O que fazer
Copie sem nenhuma alteração as linhas que vão do início até a linha que contém "اینتکس طرح جدید قطر 147", incluindo esta.

--- --- ---

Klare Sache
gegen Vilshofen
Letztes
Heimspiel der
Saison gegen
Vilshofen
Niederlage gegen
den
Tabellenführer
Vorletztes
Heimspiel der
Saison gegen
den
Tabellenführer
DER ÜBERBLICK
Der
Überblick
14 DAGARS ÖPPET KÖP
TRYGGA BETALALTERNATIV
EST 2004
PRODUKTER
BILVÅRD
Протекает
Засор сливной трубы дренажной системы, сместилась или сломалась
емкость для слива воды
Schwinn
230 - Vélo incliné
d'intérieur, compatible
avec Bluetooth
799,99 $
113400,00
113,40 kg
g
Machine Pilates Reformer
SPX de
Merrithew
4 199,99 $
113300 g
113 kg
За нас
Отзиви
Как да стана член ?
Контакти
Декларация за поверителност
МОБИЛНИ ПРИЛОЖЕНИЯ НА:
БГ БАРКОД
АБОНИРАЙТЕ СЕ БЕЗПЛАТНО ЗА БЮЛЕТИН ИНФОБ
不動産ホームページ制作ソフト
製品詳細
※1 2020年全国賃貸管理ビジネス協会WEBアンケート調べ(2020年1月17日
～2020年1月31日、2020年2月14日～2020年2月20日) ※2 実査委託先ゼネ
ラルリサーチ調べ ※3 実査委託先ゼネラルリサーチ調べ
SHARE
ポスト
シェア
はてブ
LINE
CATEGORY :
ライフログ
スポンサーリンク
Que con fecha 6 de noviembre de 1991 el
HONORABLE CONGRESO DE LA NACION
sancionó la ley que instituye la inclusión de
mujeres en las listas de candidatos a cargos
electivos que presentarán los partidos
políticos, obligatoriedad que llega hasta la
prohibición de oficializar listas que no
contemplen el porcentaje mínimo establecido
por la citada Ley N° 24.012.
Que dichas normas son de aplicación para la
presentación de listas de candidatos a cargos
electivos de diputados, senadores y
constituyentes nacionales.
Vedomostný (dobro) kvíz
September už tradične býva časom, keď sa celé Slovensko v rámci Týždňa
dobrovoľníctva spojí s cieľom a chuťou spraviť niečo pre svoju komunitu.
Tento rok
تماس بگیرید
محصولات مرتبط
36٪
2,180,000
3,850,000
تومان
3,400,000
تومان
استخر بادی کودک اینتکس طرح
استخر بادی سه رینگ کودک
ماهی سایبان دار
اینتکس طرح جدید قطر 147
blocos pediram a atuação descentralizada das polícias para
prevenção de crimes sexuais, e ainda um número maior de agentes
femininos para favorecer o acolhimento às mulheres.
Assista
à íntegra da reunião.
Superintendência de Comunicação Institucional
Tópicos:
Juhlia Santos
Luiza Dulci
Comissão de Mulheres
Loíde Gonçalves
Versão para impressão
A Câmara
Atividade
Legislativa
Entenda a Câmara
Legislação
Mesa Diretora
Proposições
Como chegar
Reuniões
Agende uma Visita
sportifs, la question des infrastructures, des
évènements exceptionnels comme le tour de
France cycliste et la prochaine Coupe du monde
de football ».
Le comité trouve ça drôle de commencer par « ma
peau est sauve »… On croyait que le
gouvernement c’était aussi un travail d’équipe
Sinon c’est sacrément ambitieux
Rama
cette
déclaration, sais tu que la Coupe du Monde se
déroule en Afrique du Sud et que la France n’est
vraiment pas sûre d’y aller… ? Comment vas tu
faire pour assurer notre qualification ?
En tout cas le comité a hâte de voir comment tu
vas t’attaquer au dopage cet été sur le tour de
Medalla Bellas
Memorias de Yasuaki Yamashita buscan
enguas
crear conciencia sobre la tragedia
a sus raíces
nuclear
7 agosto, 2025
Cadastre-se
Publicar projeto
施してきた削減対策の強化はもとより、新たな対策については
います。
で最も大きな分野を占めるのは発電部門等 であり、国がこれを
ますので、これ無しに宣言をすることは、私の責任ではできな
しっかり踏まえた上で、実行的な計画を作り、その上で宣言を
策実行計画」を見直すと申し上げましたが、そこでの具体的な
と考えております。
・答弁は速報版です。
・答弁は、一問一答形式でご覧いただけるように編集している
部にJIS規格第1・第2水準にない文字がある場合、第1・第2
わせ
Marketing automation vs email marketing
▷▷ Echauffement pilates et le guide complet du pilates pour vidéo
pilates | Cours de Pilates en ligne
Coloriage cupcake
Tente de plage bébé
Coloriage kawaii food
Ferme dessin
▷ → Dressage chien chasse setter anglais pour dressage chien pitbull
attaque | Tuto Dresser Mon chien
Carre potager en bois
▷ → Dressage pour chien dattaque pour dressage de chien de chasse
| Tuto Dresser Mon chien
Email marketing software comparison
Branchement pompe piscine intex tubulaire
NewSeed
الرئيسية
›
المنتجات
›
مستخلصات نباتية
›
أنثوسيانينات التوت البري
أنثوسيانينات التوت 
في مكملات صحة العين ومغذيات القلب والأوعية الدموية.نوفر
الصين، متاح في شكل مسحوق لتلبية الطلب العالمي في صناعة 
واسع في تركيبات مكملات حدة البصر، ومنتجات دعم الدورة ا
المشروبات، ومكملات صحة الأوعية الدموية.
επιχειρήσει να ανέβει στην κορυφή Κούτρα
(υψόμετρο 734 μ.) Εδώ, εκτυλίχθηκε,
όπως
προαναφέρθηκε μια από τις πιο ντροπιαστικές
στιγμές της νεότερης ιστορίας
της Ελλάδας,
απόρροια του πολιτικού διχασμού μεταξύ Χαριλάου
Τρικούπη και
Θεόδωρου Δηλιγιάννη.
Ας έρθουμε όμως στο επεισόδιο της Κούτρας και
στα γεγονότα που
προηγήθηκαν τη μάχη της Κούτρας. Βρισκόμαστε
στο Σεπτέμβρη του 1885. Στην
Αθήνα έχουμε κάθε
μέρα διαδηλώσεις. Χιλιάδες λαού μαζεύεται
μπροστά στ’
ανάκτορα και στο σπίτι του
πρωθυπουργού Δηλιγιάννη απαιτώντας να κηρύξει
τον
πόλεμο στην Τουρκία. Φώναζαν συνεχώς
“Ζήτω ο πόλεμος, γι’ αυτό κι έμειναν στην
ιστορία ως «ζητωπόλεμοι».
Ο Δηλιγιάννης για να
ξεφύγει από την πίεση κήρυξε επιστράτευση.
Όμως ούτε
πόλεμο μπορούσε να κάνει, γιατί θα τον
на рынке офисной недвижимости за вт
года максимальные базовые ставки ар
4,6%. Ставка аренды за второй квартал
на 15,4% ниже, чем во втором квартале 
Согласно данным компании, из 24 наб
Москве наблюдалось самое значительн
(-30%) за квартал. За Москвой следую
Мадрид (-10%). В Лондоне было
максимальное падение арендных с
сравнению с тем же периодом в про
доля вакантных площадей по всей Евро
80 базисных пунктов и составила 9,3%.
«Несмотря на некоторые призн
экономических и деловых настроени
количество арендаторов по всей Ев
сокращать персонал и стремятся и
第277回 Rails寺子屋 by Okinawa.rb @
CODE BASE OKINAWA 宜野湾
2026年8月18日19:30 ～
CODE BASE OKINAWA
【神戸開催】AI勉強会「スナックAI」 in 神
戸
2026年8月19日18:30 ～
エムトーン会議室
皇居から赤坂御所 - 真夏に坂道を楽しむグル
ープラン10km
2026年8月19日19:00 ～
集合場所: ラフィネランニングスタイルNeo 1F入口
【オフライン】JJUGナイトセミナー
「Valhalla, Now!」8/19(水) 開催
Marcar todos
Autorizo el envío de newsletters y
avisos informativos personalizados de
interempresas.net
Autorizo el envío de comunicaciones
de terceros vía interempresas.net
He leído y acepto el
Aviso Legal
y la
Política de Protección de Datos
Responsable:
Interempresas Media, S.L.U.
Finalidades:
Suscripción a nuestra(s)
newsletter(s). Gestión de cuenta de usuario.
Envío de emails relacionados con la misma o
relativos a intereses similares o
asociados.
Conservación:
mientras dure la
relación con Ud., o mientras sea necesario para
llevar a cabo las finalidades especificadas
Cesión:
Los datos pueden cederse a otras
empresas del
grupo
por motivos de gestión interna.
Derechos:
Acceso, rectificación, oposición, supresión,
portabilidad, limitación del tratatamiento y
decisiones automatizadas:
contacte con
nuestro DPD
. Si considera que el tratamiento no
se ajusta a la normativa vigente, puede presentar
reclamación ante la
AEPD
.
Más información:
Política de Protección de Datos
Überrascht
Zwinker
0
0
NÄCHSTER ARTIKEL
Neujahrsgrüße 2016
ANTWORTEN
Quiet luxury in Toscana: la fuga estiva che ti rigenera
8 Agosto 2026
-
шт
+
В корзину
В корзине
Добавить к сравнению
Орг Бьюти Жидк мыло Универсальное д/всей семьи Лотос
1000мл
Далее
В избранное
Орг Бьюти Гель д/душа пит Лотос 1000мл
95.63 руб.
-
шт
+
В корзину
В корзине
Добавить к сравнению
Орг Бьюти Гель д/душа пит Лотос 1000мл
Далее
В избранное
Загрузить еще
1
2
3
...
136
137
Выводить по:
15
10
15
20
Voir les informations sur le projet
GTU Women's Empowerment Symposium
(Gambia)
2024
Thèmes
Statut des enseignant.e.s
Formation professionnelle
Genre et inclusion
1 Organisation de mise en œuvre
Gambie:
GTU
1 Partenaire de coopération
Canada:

--- --- ---

Resposta do exercício
Klare Sache
gegen Vilshofen
Letztes
Heimspiel der
Saison gegen
Vilshofen
Niederlage gegen
den
Tabellenführer
Vorletztes
Heimspiel der
Saison gegen
den
Tabellenführer
DER ÜBERBLICK
Der
Überblick
14 DAGARS ÖPPET KÖP
TRYGGA BETALALTERNATIV
EST 2004
PRODUKTER
BILVÅRD
Протекает
Засор сливной трубы дренажной системы, сместилась или сломалась
емкость для слива воды
Schwinn
230 - Vélo incliné
d'intérieur, compatible
avec Bluetooth
799,99 $
113400,00
113,40 kg
g
Machine Pilates Reformer
SPX de
Merrithew
4 199,99 $
113300 g
113 kg
За нас
Отзиви
Как да стана член ?
Контакти
Декларация за поверителност
МОБИЛНИ ПРИЛОЖЕНИЯ НА:
БГ БАРКОД
АБОНИРАЙТЕ СЕ БЕЗПЛАТНО ЗА БЮЛЕТИН ИНФОБ
不動産ホームページ制作ソフト
製品詳細
※1 2020年全国賃貸管理ビジネス協会WEBアンケート調べ(2020年1月17日
～2020年1月31日、2020年2月14日～2020年2月20日) ※2 実査委託先ゼネ
ラルリサーチ調べ ※3 実査委託先ゼネラルリサーチ調べ
SHARE
ポスト
シェア
はてブ
LINE
CATEGORY :
ライフログ
スポンサーリンク
Que con fecha 6 de noviembre de 1991 el
HONORABLE CONGRESO DE LA NACION
sancionó la ley que instituye la inclusión de
mujeres en las listas de candidatos a cargos
electivos que presentarán los partidos
políticos, obligatoriedad que llega hasta la
prohibición de oficializar listas que no
contemplen el porcentaje mínimo establecido
por la citada Ley N° 24.012.
Que dichas normas son de aplicación para la
presentación de listas de candidatos a cargos
electivos de diputados, senadores y
constituyentes nacionales.
Vedomostný (dobro) kvíz
September už tradične býva časom, keď sa celé Slovensko v rámci Týždňa
dobrovoľníctva spojí s cieľom a chuťou spraviť niečo pre svoju komunitu.
Tento rok
تماس بگیرید
محصولات مرتبط
36٪
2,180,000
3,850,000
تومان
3,400,000
تومان
استخر بادی کودک اینتکس طرح
استخر بادی سه رینگ کودک
ماهی سایبان دار
اینتکس طرح جدید قطر 147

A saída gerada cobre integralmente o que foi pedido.